Her insan ihtiyacı olduğu sürece kendinde eksik bulduğu veya beğendiği bir şeyi almak ister. Özellikle günümüz kadınları tam bir alışveriş tutkunları. Oysa bu durum, zamanla kötü alışkanlığa dönebilir. Demek istediğim şu ki; insanoğlunun nefsi, hep daha fazlasını ister, hep ister, yine hep ister… Sonu gelmez bu isteklerin. Çoğu evlilikler de bu nedenle ya erteleniyor ya da iptal ediliyor. Neden mi?

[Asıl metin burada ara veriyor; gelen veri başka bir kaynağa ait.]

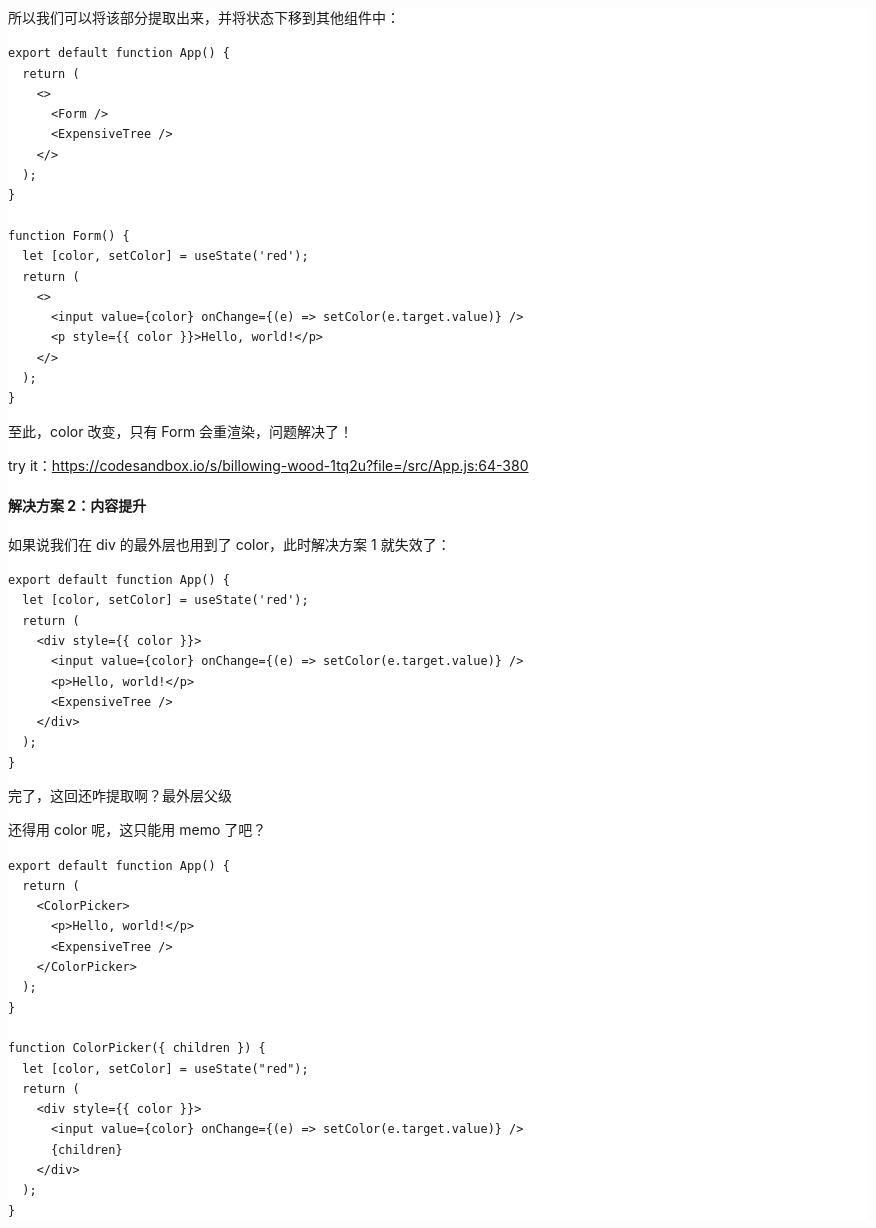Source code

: 所以我们可以将该部分提取出来，并将状态下移到其他组件中：

```
export default function App() {
  return (
    <>
      <Form />
      <ExpensiveTree />
    </>
  );
}
 
function Form() {
  let [color, setColor] = useState('red');
  return (
    <>
      <input value={color} onChange={(e) => setColor(e.target.value)} />
      <p style={{ color }}>Hello, world!</p>
    </>
  );
}
```

至此，color 改变，只有 Form 会重渲染，问题解决了！

﻿try it﻿：https://codesandbox.io/s/billowing-wood-1tq2u?file=/src/App.js:64-380

#### 解决方案 2：内容提升

如果说我们在 div 的最外层也用到了 color，此时解决方案 1 就失效了：

```
export default function App() {
  let [color, setColor] = useState('red');
  return (
    <div style={{ color }}>
      <input value={color} onChange={(e) => setColor(e.target.value)} />
      <p>Hello, world!</p>
      <ExpensiveTree />
    </div>
  );
}
```

完了，这回还咋提取啊？最外层父级 <div> 还得用 color 呢，这只能用 memo 了吧？

```
export default function App() {
  return (
    <ColorPicker>
      <p>Hello, world!</p>
      <ExpensiveTree />
    </ColorPicker>
  );
}
 
function ColorPicker({ children }) {
  let [color, setColor] = useState("red");
  return (
    <div style={{ color }}>
      <input value={color} onChange={(e) => setColor(e.target.value)} />
      {children}
    </div>
  );
}
```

Örnek vermek gerekirse; evlenmek üzere olan bir kız, evleneceği erkeğe : “Ya ben yeni moda en lüks koltuk takımları istiyorum”, ” ben şu şu kıyafetlerden istiyorum, ayda 3 kere elbise almak istiyorum”, “bana her hafta çiçek al, hediye al”… diye diye adamları gereksiz masraflara sokan kadınlar var. İnsan birini severse, kuru ekmek – soğan menüsü bile baldan tatlı gelir. Para insanı mutlu etmez ki. Alışverişi bir terapi gibi gören insanlar var. Depresyona girdiğini düşünüp de yine alışverişe gidenler var. Halbuki alışveriş, insanı daha da hasta eder, ruhunu hasta eder bir kere. Dedim ya, hep daha fazlasını ister nefs.
Her ne olursa olsun, ihtiyacımız olmadığı müddetçe, gereksiz masraf ve israftan kaçınmamız lazım. Yoksa hayatımız boyunca büyük bir mutsuzluk çukurunun içine düşmemiz an meselesi.

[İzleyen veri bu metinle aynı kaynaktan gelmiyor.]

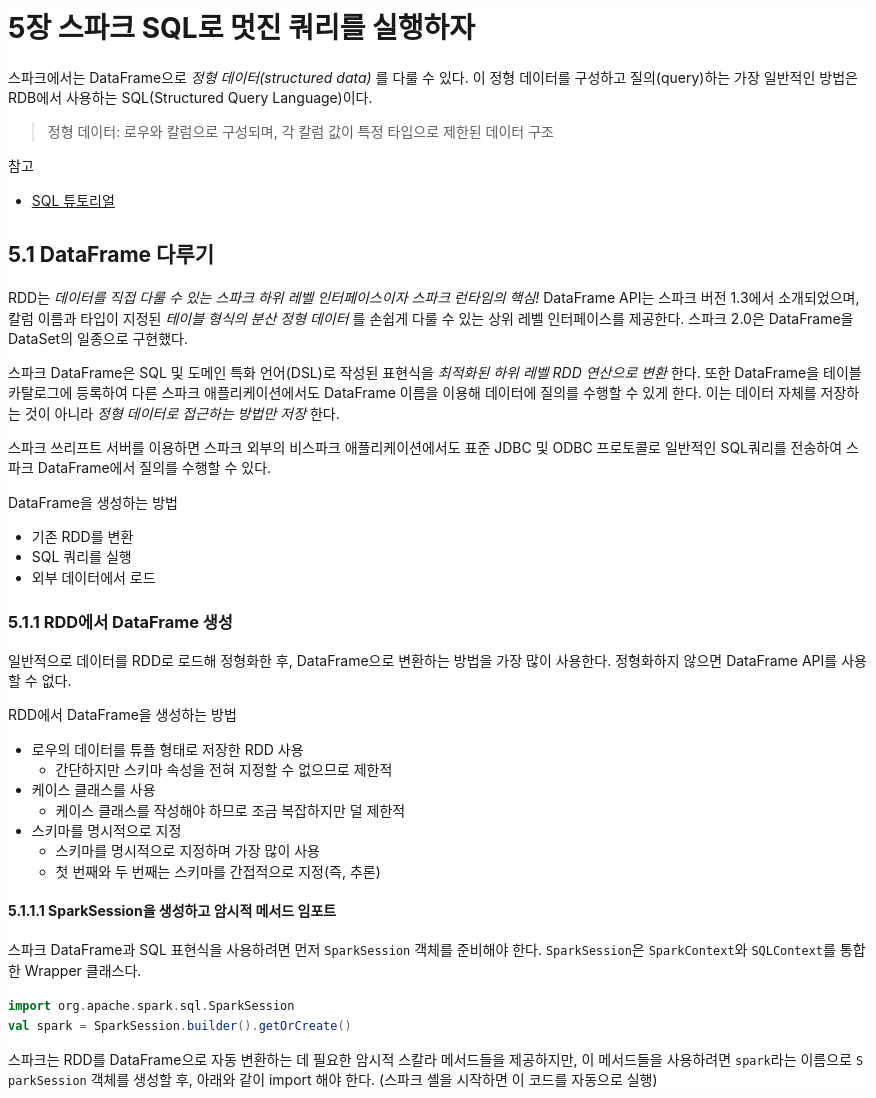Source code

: # 5장 스파크 SQL로 멋진 쿼리를 실행하자

스파크에서는 DataFrame으로 _정형 데이터\(structured data\)_ 를 다룰 수 있다. 이 정형 데이터를 구성하고 질의\(query\)하는 가장 일반적인 방법은 RDB에서 사용하는 SQL\(Structured Query Language\)이다.

> 정형 데이터: 로우와 칼럼으로 구성되며, 각 칼럼 값이 특정 타입으로 제한된 데이터 구조

참고

* [SQL 튜토리얼](https://www.w3schools.com/SQL)

## 5.1 DataFrame 다루기

RDD는 _데이터를 직접 다룰 수 있는 스파크 하위 레벨 인터페이스이자 스파크 런타임의 핵심!_ DataFrame API는 스파크 버전 1.3에서 소개되었으며, 칼럼 이름과 타입이 지정된 _테이블 형식의 분산 정형 데이터_ 를 손쉽게 다룰 수 있는 상위 레벨 인터페이스를 제공한다. 스파크 2.0은 DataFrame을 DataSet의 일종으로 구현했다.

스파크 DataFrame은 SQL 및 도메인 특화 언어\(DSL\)로 작성된 표현식을 _최적화된 하위 레벨 RDD 연산으로 변환_ 한다. 또한 DataFrame을 테이블 카탈로그에 등록하여 다른 스파크 애플리케이션에서도 DataFrame 이름을 이용해 데이터에 질의를 수행할 수 있게 한다. 이는 데이터 자체를 저장하는 것이 아니라 _정형 데이터로 접근하는 방법만 저장_ 한다.

스파크 쓰리프트 서버를 이용하면 스파크 외부의 비스파크 애플리케이션에서도 표준 JDBC 및 ODBC 프로토콜로 일반적인 SQL쿼리를 전송하여 스파크 DataFrame에서 질의를 수행할 수 있다.

DataFrame을 생성하는 방법

* 기존 RDD를 변환
* SQL 쿼리를 실행
* 외부 데이터에서 로드

### 5.1.1 RDD에서 DataFrame 생성

일반적으로 데이터를 RDD로 로드해 정형화한 후, DataFrame으로 변환하는 방법을 가장 많이 사용한다. 정형화하지 않으면 DataFrame API를 사용할 수 없다.

RDD에서 DataFrame을 생성하는 방법

* 로우의 데이터를 튜플 형태로 저장한 RDD 사용
  * 간단하지만 스키마 속성을 전혀 지정할 수 없으므로 제한적
* 케이스 클래스를 사용
  * 케이스 클래스를 작성해야 하므로 조금 복잡하지만 덜 제한적
* 스키마를 명시적으로 지정
  * 스키마를 명시적으로 지정하며 가장 많이 사용
  * 첫 번째와 두 번째는 스키마를 간접적으로 지정\(즉, 추론\)

#### 5.1.1.1 SparkSession을 생성하고 암시적 메서드 임포트

스파크 DataFrame과 SQL 표현식을 사용하려면 먼저 `SparkSession` 객체를 준비해야 한다. `SparkSession`은 `SparkContext`와 `SQLContext`를 통합한 Wrapper 클래스다.

```scala
import org.apache.spark.sql.SparkSession
val spark = SparkSession.builder().getOrCreate()
```

스파크는 RDD를 DataFrame으로 자동 변환하는 데 필요한 암시적 스칼라 메서드들을 제공하지만, 이 메서드들을 사용하려면 `spark`라는 이름으로 `SparkSession` 객체를 생성할 후, 아래와 같이 import 해야 한다. \(스파크 셸을 시작하면 이 코드를 자동으로 실행\)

Reklamlara bakacak olursak, aslında hepsi de bizi etkisi altına alacak kadar başarılı. Çünkü kendilerine yöneltmeyi biliyorlar, nasıl ve ne şekilde daha çok insan çekebiliriz diyerek, daha fazla reklam üretiyorlar. Hayat böyle ne yazık ki ama bu hayattaki yapay sistemin kölesi olmamak için karakterimizin bozulmaması gerek. Kırılan her şey tamir olur, hasta olan biri iyileşir ama karakter bir kere bozuldu mu, eski hâline dönmesi çok zor.
Alışveriş yapmayı, alışkanlık hâline getirmekten kaçınıp ihtiyaç durumu olarak düşünmemiz en doğrusu.